### WORK INSTRUCTION
Below is a set of records, and all of them should be retyped exactly, minus the pictures.
========
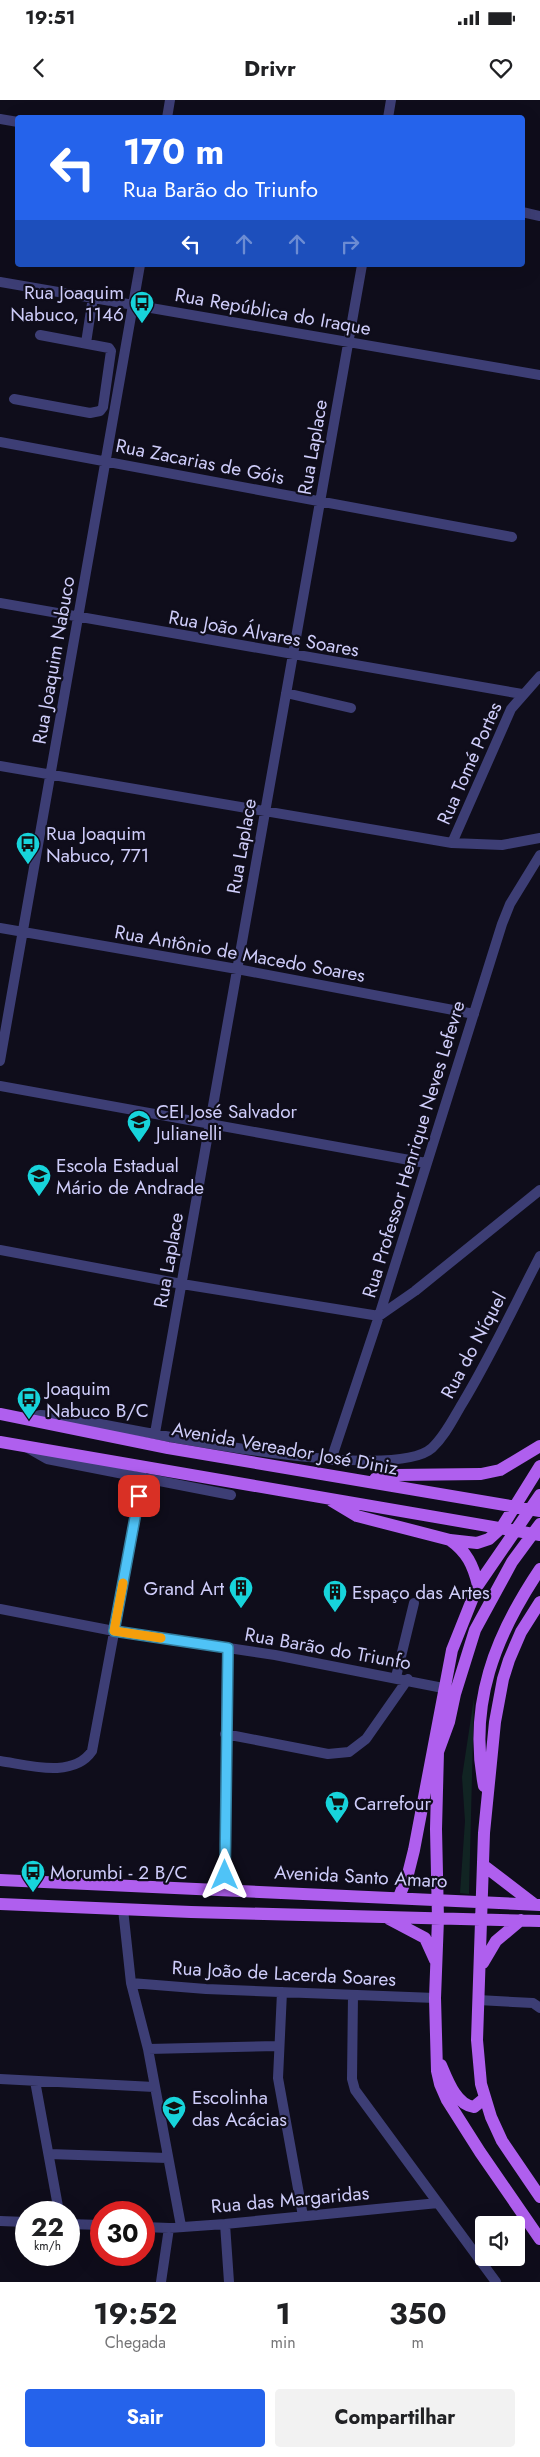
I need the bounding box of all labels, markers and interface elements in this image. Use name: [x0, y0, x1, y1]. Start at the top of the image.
text: 19:51: [25, 4, 75, 31]
text: Drivr: [244, 52, 296, 84]
icon: back: [25, 54, 53, 82]
icon: heart: [487, 54, 515, 82]
text: 170 m: [123, 127, 224, 177]
icon: left: [40, 135, 105, 200]
text: Rua Barão do Triunfo: [123, 173, 318, 205]
icon: left: [177, 230, 205, 258]
icon: ahead: [230, 230, 258, 258]
icon: ahead: [283, 230, 311, 258]
icon: right: [336, 230, 364, 258]
place label: Rua Joaquim Nabuco, 1146: [10, 279, 124, 328]
street label: Rua República do Iraque: [173, 281, 373, 342]
bus stop icon: Rua Joaquim Nabuco, 1146: [129, 290, 155, 324]
street label: Rua Laplace: [291, 397, 334, 497]
street label: Rua Zacarias de Góis: [113, 432, 287, 491]
street label: Rua Joaquim Nabuco: [25, 574, 82, 746]
street label: Rua João Álvares Soares: [167, 603, 362, 664]
street label: Rua Tomé Portes: [430, 697, 509, 829]
street label: Rua Laplace: [220, 796, 263, 896]
place label: Rua Joaquim Nabuco, 771: [46, 820, 149, 869]
bus stop icon: Rua Joaquim Nabuco, 771: [15, 831, 41, 865]
street label: Rua Antônio de Macedo Soares: [112, 918, 368, 989]
street label: Rua Professor Henrique Neves Lefevre: [355, 997, 472, 1301]
place label: CEI José Salvador Julianelli: [153, 1098, 298, 1147]
school or university icon: CEI José Salvador Julianelli: [126, 1109, 152, 1143]
place label: Escola Estadual Mário de Andrade: [56, 1152, 204, 1201]
school or university icon: Escola Estadual Mário de Andrade: [26, 1163, 52, 1197]
street label: Rua Laplace: [147, 1210, 190, 1310]
street label: Rua do Níquel: [434, 1287, 513, 1403]
place label: Joaquim Nabuco B/C: [43, 1375, 149, 1424]
bus stop icon: Joaquim Nabuco B/C: [16, 1386, 42, 1420]
street label: Avenida Vereador José Diniz: [170, 1415, 400, 1482]
pin: [118, 1475, 160, 1517]
icon: arrive: [125, 1482, 153, 1510]
place label: Grand Art: [143, 1575, 224, 1602]
building icon: Grand Art: [228, 1575, 254, 1609]
building icon: Espaço das Artes: [322, 1579, 348, 1613]
place label: Espaço das Artes: [352, 1579, 490, 1606]
street label: Rua Barão do Triunfo: [243, 1621, 413, 1676]
supermarket icon: Carrefour: [324, 1790, 350, 1824]
place label: Carrefour: [354, 1790, 431, 1817]
position arrow: [198, 1848, 250, 1900]
street label: Avenida Santo Amaro: [274, 1858, 448, 1895]
bus stop icon: Morumbi - 2 B/C: [20, 1859, 46, 1893]
place label: Morumbi - 2 B/C: [50, 1859, 188, 1886]
street label: Rua João de Lacerda Soares: [171, 1954, 397, 1993]
place label: Escolinha das Acácias: [192, 2084, 287, 2133]
school or university icon: Escolinha das Acácias: [161, 2095, 187, 2129]
street label: Rua das Margaridas: [210, 2179, 371, 2220]
speed limit sign: 30: [90, 2201, 155, 2266]
text: 22: [31, 2209, 64, 2245]
map controls: [475, 2216, 525, 2266]
button: sound: [475, 2216, 525, 2266]
text: km/h: [34, 2237, 61, 2255]
text: 19:52: [93, 2292, 177, 2335]
text: 1: [275, 2292, 291, 2335]
text: 350: [389, 2292, 447, 2335]
text: Chegada: [105, 2331, 166, 2354]
text: min: [271, 2331, 296, 2354]
text: m: [412, 2331, 424, 2354]
button: Sair: [25, 2389, 265, 2447]
button: Compartilhar: [275, 2389, 515, 2447]

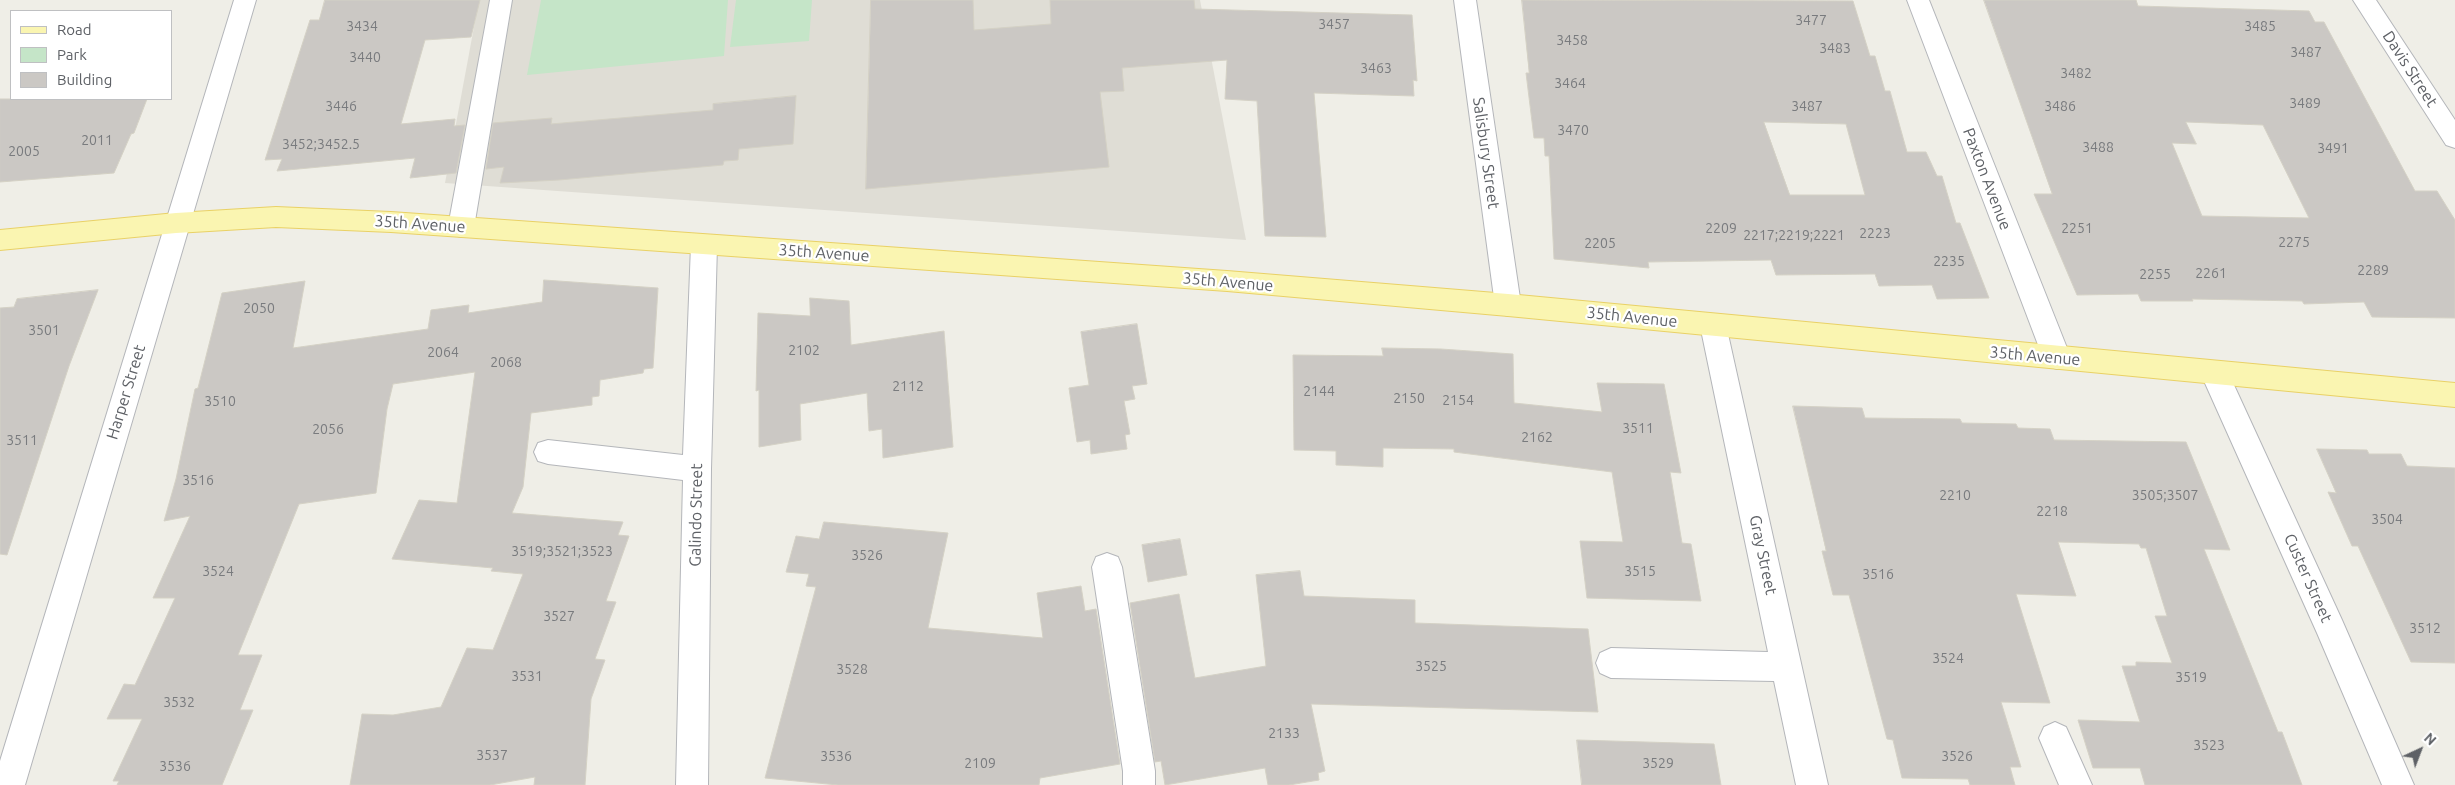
========
### SOLUTION TO THIS TASK
I need the bounding box of all labels, markers and interface elements in this image. Use name: [x0, y0, x1, y1]. Start at the top of the image.
text: 19:51: [25, 4, 75, 31]
text: Drivr: [244, 52, 296, 84]
icon: back: [25, 54, 53, 82]
icon: heart: [487, 54, 515, 82]
text: 170 m: [123, 127, 224, 177]
icon: left: [40, 135, 105, 200]
text: Rua Barão do Triunfo: [123, 173, 318, 205]
icon: left: [177, 230, 205, 258]
icon: ahead: [230, 230, 258, 258]
icon: ahead: [283, 230, 311, 258]
icon: right: [336, 230, 364, 258]
place label: Rua Joaquim Nabuco, 1146: [10, 279, 124, 328]
street label: Rua República do Iraque: [173, 281, 373, 342]
bus stop icon: Rua Joaquim Nabuco, 1146: [129, 290, 155, 324]
street label: Rua Laplace: [291, 397, 334, 497]
street label: Rua Zacarias de Góis: [113, 432, 287, 491]
street label: Rua Joaquim Nabuco: [25, 574, 82, 746]
street label: Rua João Álvares Soares: [167, 603, 362, 664]
street label: Rua Tomé Portes: [430, 697, 509, 829]
street label: Rua Laplace: [220, 796, 263, 896]
place label: Rua Joaquim Nabuco, 771: [46, 820, 149, 869]
bus stop icon: Rua Joaquim Nabuco, 771: [15, 831, 41, 865]
street label: Rua Antônio de Macedo Soares: [112, 918, 368, 989]
street label: Rua Professor Henrique Neves Lefevre: [355, 997, 472, 1301]
place label: CEI José Salvador Julianelli: [153, 1098, 298, 1147]
school or university icon: CEI José Salvador Julianelli: [126, 1109, 152, 1143]
place label: Escola Estadual Mário de Andrade: [56, 1152, 204, 1201]
school or university icon: Escola Estadual Mário de Andrade: [26, 1163, 52, 1197]
street label: Rua Laplace: [147, 1210, 190, 1310]
street label: Rua do Níquel: [434, 1287, 513, 1403]
place label: Joaquim Nabuco B/C: [43, 1375, 149, 1424]
bus stop icon: Joaquim Nabuco B/C: [16, 1386, 42, 1420]
street label: Avenida Vereador José Diniz: [170, 1415, 400, 1482]
pin: [118, 1475, 160, 1517]
icon: arrive: [125, 1482, 153, 1510]
place label: Grand Art: [143, 1575, 224, 1602]
building icon: Grand Art: [228, 1575, 254, 1609]
building icon: Espaço das Artes: [322, 1579, 348, 1613]
place label: Espaço das Artes: [352, 1579, 490, 1606]
street label: Rua Barão do Triunfo: [243, 1621, 413, 1676]
supermarket icon: Carrefour: [324, 1790, 350, 1824]
place label: Carrefour: [354, 1790, 431, 1817]
position arrow: [198, 1848, 250, 1900]
street label: Avenida Santo Amaro: [274, 1858, 448, 1895]
bus stop icon: Morumbi - 2 B/C: [20, 1859, 46, 1893]
place label: Morumbi - 2 B/C: [50, 1859, 188, 1886]
street label: Rua João de Lacerda Soares: [171, 1954, 397, 1993]
place label: Escolinha das Acácias: [192, 2084, 287, 2133]
school or university icon: Escolinha das Acácias: [161, 2095, 187, 2129]
street label: Rua das Margaridas: [210, 2179, 371, 2220]
speed limit sign: 30: [90, 2201, 155, 2266]
text: 22: [31, 2209, 64, 2245]
map controls: [475, 2216, 525, 2266]
button: sound: [475, 2216, 525, 2266]
text: km/h: [34, 2237, 61, 2255]
text: 19:52: [93, 2292, 177, 2335]
text: 1: [275, 2292, 291, 2335]
text: 350: [389, 2292, 447, 2335]
text: Chegada: [105, 2331, 166, 2354]
text: min: [271, 2331, 296, 2354]
text: m: [412, 2331, 424, 2354]
button: Sair: [25, 2389, 265, 2447]
button: Compartilhar: [275, 2389, 515, 2447]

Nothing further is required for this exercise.